◆ **Required work**:
Copy out the data below, swapping "Read more" for "Continue reading" and leaving everything else unchanged. Omit the pictures from your answer.

Segment Start: Provided records

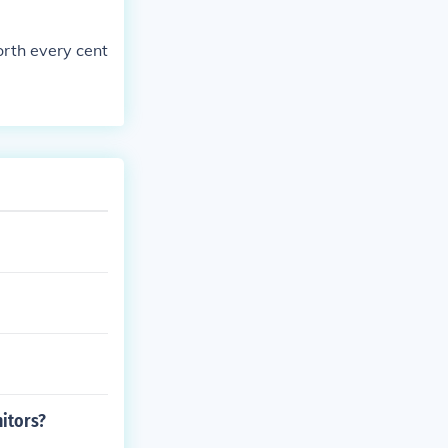
orth every cent
itors?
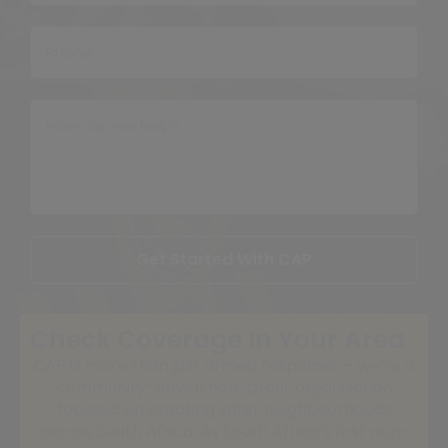
Get Started With CAP
Check Coverage In Your Area
CAP is more than just armed response — we’re a
community-driven non-profit organisation
focused on creating safer neighbourhoods
across South Africa. As South Africa’s first non-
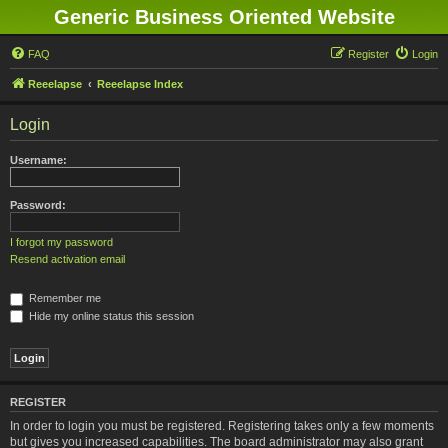
Generic Business Oriented Website
FAQ
Register
Login
Reeelapse
Reeelapse Index
Login
Username:
Password:
I forgot my password
Resend activation email
Remember me
Hide my online status this session
REGISTER
In order to login you must be registered. Registering takes only a few moments
but gives you increased capabilities. The board administrator may also grant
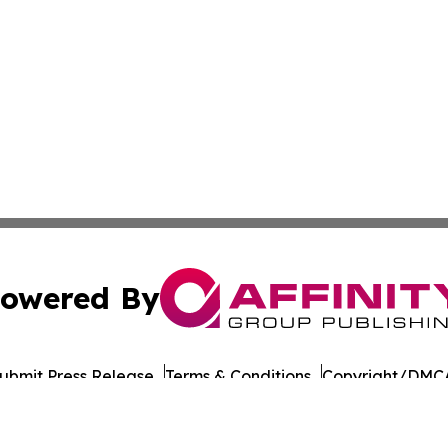
owered By
ubmit Press Release
Terms & Conditions
Copyright/DMCA
cs Inc. dba Affinity Group Publishing & The Madrid Wire.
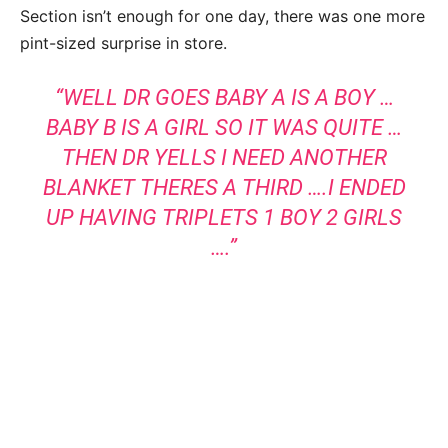
Section isn’t enough for one day, there was one more
pint-sized surprise in store.
“WELL DR GOES BABY A IS A BOY …
BABY B IS A GIRL SO IT WAS QUITE …
THEN DR YELLS I NEED ANOTHER
BLANKET THERES A THIRD ….I ENDED
UP HAVING TRIPLETS 1 BOY 2 GIRLS
….”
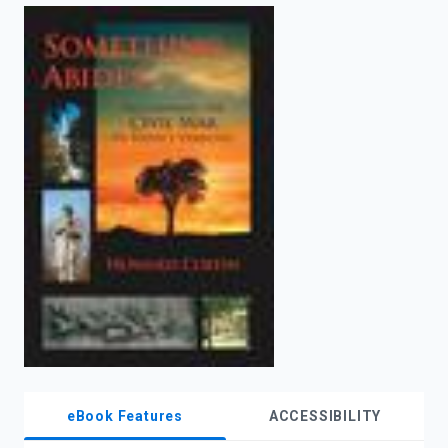
enter
to
search.
eBook Features
ACCESSIBILITY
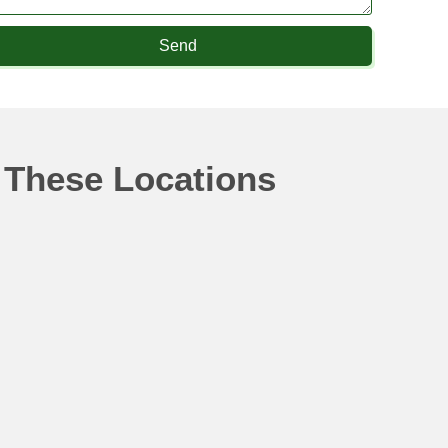
Send
 These Locations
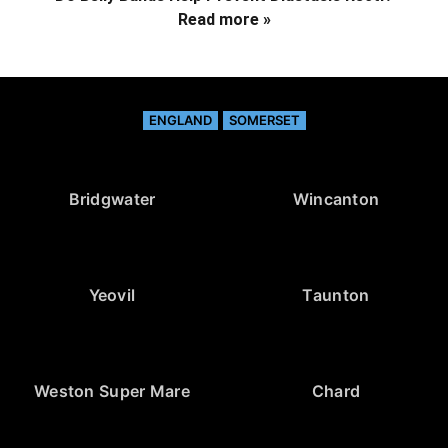
Read more »
ENGLAND
SOMERSET
Bridgwater
Wincanton
Yeovil
Taunton
Weston Super Mare
Chard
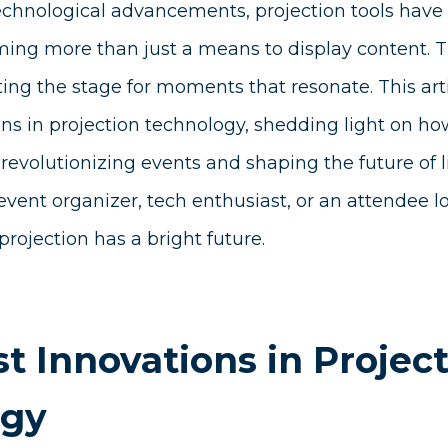
technological advancements, projection tools have
ming more than just a means to display content. 
ting the stage for moments that resonate. This art
ons in projection technology, shedding light on h
volutionizing events and shaping the future of li
vent organizer, tech enthusiast, or an attendee lo
projection has a bright future.
t Innovations in Projec
ogy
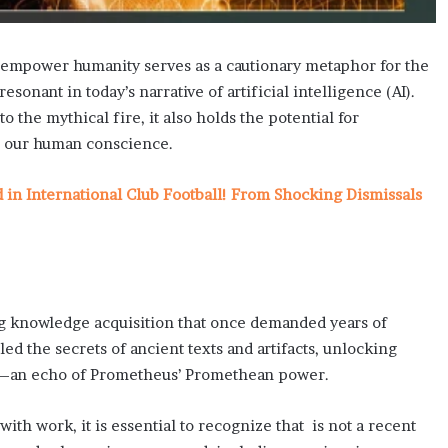
 empower humanity serves as a cautionary metaphor for the
onant in today’s narrative of artificial intelligence (AI).
o the mythical fire, it also holds the potential for
rd our human conscience.
n International Club Football! From Shocking Dismissals
ing knowledge acquisition that once demanded years of
ed the secrets of ancient texts and artifacts, unlocking
a—an echo of Prometheus’ Promethean power.
ith work, it is essential to recognize that is not a recent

Segment End: Provided records

◆ **Response area**:
orth every cent
itors?
Get Started With CAP
Check Coverage In Your Area
CAP is more than just armed response — we’re a
community-driven non-profit organisation
focused on creating safer neighbourhoods
across South Africa. As South Africa’s first non-
Generic Business Oriented Website
FAQ
Register
Login
Reeelapse
Reeelapse Index
Login
Username:
Password:
I forgot my password
Resend activation email
Remember me
Hide my online status this session
REGISTER
In order to login you must be registered. Registering takes only a few moments
but gives you increased capabilities. The board administrator may also grant
owered By
ubmit Press Release
Terms & Conditions
Copyright/DMCA
cs Inc. dba Affinity Group Publishing & The Madrid Wire.
Section isn’t enough for one day, there was one more
pint-sized surprise in store.
“WELL DR GOES BABY A IS A BOY …
BABY B IS A GIRL SO IT WAS QUITE …
THEN DR YELLS I NEED ANOTHER
BLANKET THERES A THIRD ….I ENDED
UP HAVING TRIPLETS 1 BOY 2 GIRLS
….”
enter
to
search.
eBook Features
ACCESSIBILITY
Send
 These Locations
Continue reading »
ENGLAND
SOMERSET
Bridgwater
Wincanton
Yeovil
Taunton
Weston Super Mare
Chard
technological advancements, projection tools have
ming more than just a means to display content. 
ting the stage for moments that resonate. This art
ons in projection technology, shedding light on h
volutionizing events and shaping the future of li
vent organizer, tech enthusiast, or an attendee lo
projection has a bright future.
t Innovations in Projec
ogy
 empower humanity serves as a cautionary metaphor for the
onant in today’s narrative of artificial intelligence (AI).
o the mythical fire, it also holds the potential for
rd our human conscience.
n International Club Football! From Shocking Dismissals
ing knowledge acquisition that once demanded years of
ed the secrets of ancient texts and artifacts, unlocking
a—an echo of Prometheus’ Promethean power.
ith work, it is essential to recognize that is not a recent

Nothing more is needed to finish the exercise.